**Job:**
Could you copy every line in the listing below that has the word "vietnammoi"?

=== Begin Enclosure ===

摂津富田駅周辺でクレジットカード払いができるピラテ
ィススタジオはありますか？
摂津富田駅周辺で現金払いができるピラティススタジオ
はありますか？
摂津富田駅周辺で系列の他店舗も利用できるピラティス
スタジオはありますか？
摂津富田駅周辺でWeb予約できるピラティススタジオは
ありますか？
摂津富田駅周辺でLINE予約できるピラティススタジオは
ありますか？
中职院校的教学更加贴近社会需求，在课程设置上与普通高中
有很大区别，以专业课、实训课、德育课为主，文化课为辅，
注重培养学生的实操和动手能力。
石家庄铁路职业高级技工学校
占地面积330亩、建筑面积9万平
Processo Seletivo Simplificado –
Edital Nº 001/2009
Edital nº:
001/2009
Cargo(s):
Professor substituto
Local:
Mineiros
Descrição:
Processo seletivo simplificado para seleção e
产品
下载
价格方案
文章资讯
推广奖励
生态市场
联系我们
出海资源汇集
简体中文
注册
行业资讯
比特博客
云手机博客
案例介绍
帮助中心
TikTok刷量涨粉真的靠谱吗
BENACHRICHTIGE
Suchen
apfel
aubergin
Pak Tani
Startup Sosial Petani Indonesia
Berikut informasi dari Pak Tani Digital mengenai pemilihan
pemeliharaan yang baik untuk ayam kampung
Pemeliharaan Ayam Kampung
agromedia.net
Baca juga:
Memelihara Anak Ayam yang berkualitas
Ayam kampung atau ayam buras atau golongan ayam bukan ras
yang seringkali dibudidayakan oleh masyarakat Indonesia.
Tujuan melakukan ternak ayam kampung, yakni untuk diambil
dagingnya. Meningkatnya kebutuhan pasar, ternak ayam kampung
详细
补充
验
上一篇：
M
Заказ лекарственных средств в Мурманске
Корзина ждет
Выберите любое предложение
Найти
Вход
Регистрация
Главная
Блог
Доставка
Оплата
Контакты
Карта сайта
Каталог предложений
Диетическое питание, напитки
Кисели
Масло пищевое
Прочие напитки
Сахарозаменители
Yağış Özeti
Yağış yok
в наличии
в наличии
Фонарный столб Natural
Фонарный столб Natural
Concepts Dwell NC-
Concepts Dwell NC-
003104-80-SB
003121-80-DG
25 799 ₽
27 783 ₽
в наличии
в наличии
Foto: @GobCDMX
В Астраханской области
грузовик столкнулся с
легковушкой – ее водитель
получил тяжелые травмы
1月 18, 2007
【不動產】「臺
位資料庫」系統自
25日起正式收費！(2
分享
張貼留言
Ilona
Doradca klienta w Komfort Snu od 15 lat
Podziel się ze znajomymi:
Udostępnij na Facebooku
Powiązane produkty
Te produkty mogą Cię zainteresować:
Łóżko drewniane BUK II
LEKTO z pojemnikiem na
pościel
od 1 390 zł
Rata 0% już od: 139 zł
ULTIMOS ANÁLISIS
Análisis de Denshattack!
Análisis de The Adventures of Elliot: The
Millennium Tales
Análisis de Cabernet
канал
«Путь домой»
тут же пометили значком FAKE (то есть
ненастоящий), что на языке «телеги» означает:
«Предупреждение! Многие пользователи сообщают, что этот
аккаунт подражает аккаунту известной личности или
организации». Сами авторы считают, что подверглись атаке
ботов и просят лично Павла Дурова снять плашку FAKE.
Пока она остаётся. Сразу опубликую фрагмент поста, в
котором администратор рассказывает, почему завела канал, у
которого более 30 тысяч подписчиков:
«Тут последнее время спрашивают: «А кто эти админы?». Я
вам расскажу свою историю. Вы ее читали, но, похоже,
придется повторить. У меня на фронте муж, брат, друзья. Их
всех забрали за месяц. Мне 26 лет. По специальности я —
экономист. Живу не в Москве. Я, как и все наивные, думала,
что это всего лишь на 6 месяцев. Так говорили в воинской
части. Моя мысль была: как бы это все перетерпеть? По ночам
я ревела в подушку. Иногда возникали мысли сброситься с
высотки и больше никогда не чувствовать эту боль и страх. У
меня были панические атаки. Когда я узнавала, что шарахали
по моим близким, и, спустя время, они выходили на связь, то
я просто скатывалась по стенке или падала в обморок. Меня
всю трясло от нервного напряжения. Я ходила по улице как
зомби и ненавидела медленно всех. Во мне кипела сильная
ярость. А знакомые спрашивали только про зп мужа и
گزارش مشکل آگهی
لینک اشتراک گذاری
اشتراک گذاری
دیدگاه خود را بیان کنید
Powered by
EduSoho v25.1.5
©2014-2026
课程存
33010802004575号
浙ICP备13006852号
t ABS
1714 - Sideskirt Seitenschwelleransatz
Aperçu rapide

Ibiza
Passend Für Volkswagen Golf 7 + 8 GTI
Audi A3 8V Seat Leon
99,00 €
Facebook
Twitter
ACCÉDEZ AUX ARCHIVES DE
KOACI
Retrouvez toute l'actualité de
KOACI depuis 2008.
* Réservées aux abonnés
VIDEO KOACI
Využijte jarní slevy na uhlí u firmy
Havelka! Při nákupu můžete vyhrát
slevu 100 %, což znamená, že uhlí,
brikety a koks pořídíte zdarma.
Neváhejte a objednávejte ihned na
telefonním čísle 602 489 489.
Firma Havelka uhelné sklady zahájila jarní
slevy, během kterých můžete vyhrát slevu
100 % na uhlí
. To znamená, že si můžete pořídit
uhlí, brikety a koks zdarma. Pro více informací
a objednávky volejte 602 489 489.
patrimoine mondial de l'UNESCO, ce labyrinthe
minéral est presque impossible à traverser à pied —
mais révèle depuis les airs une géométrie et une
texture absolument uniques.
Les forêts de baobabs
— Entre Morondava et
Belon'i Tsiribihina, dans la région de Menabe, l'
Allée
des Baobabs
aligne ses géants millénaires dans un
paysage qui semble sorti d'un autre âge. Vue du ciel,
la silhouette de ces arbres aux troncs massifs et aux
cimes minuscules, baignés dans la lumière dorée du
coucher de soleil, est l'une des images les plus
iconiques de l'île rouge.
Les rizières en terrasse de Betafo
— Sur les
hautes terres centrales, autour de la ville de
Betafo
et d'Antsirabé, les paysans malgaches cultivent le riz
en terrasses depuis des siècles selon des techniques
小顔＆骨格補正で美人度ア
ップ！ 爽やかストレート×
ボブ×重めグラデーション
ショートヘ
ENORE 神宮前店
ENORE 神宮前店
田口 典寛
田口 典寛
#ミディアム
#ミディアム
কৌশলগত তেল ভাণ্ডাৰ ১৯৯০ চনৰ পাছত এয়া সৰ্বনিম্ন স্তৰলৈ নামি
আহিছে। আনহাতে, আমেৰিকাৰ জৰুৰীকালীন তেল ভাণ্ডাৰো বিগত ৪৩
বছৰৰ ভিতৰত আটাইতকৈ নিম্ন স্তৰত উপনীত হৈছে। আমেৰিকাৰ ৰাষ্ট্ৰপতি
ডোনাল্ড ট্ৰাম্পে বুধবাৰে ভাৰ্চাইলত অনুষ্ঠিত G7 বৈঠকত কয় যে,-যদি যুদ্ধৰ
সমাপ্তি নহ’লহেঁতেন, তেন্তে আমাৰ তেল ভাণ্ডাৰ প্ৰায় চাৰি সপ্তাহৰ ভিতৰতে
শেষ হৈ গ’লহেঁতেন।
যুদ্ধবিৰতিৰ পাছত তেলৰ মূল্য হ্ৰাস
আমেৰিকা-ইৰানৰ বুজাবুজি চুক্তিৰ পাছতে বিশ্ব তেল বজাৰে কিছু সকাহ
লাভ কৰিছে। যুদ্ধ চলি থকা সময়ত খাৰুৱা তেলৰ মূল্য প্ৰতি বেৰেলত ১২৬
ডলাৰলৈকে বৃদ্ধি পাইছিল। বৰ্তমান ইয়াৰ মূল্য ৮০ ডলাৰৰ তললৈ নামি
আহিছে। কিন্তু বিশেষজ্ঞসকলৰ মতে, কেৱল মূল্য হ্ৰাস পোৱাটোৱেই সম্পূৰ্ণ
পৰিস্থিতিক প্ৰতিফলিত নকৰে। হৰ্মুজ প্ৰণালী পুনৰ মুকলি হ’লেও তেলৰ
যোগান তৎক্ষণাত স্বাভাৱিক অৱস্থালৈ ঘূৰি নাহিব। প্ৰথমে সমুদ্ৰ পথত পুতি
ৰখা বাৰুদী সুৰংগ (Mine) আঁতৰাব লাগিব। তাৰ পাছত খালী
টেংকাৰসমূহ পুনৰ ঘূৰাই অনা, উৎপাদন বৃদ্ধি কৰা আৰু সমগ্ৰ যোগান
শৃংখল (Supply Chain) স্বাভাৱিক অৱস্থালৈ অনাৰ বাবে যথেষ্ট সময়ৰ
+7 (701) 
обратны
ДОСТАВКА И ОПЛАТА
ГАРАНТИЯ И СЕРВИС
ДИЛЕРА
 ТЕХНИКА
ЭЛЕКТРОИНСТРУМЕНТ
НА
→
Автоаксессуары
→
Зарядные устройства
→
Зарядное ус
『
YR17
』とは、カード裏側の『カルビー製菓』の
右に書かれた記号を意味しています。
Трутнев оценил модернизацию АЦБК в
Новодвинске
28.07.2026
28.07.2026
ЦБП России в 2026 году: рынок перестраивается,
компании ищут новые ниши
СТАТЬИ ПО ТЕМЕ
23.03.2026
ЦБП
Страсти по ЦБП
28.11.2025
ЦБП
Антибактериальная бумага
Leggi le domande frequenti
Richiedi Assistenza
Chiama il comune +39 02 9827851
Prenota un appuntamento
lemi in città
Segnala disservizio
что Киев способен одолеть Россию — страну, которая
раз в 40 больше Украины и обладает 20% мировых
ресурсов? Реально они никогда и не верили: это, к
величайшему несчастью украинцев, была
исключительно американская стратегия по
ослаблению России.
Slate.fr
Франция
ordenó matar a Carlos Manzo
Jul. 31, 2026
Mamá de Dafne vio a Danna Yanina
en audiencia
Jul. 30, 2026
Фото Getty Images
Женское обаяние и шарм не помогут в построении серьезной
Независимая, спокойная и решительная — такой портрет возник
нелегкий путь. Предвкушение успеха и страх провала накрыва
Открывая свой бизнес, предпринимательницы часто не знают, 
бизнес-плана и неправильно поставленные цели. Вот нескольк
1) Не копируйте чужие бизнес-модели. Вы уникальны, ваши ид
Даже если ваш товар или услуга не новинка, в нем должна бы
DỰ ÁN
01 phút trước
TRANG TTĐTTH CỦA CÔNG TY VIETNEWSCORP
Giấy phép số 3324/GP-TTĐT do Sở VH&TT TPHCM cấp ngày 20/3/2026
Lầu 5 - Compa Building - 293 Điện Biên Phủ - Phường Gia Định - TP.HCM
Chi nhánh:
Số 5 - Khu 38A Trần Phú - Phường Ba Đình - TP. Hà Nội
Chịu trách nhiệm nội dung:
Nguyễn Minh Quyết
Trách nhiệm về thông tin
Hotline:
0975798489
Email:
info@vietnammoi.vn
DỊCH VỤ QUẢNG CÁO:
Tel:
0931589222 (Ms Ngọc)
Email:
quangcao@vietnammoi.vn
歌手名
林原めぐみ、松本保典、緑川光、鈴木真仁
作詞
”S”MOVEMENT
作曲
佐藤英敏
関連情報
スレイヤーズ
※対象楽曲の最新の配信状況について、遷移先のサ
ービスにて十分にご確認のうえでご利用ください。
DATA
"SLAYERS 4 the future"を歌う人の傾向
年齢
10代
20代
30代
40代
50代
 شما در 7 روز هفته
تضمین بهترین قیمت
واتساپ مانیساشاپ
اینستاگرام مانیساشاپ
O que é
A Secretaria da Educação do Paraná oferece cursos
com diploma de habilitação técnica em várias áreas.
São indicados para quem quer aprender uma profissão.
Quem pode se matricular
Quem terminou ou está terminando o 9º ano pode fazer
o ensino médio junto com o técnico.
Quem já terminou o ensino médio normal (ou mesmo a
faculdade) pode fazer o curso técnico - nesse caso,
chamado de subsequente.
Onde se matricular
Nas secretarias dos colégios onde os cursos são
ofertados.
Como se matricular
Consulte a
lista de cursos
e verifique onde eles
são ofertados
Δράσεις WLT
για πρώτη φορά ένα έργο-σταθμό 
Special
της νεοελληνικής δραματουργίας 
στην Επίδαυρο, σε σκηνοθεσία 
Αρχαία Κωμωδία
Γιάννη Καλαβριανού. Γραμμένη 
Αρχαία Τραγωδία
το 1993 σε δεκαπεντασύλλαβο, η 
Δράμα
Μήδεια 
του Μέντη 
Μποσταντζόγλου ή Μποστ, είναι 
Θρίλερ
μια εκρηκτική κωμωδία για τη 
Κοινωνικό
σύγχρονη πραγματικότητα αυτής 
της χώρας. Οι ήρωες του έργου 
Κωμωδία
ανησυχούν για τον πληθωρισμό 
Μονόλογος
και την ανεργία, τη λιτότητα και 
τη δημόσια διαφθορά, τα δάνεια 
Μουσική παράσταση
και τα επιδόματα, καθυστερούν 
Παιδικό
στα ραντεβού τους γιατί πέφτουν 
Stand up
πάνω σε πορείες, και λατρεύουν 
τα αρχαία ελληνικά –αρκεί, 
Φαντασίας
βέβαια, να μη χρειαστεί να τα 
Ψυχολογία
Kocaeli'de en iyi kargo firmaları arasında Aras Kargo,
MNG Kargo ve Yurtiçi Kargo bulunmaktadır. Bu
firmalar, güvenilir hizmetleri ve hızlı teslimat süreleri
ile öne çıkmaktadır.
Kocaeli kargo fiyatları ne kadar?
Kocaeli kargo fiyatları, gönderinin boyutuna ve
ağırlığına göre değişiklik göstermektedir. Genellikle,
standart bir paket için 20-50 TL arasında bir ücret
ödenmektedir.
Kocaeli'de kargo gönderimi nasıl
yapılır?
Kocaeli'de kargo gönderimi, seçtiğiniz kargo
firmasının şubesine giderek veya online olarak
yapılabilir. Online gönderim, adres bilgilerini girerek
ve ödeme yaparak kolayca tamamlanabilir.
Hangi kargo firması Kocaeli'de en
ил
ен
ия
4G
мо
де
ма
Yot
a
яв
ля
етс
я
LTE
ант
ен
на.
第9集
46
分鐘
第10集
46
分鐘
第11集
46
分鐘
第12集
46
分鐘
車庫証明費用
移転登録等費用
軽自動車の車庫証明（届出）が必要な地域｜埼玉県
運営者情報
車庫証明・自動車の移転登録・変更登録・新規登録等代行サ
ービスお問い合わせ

=== End Enclosure ===

**Response box:**
info@vietnammoi.vn
quangcao@vietnammoi.vn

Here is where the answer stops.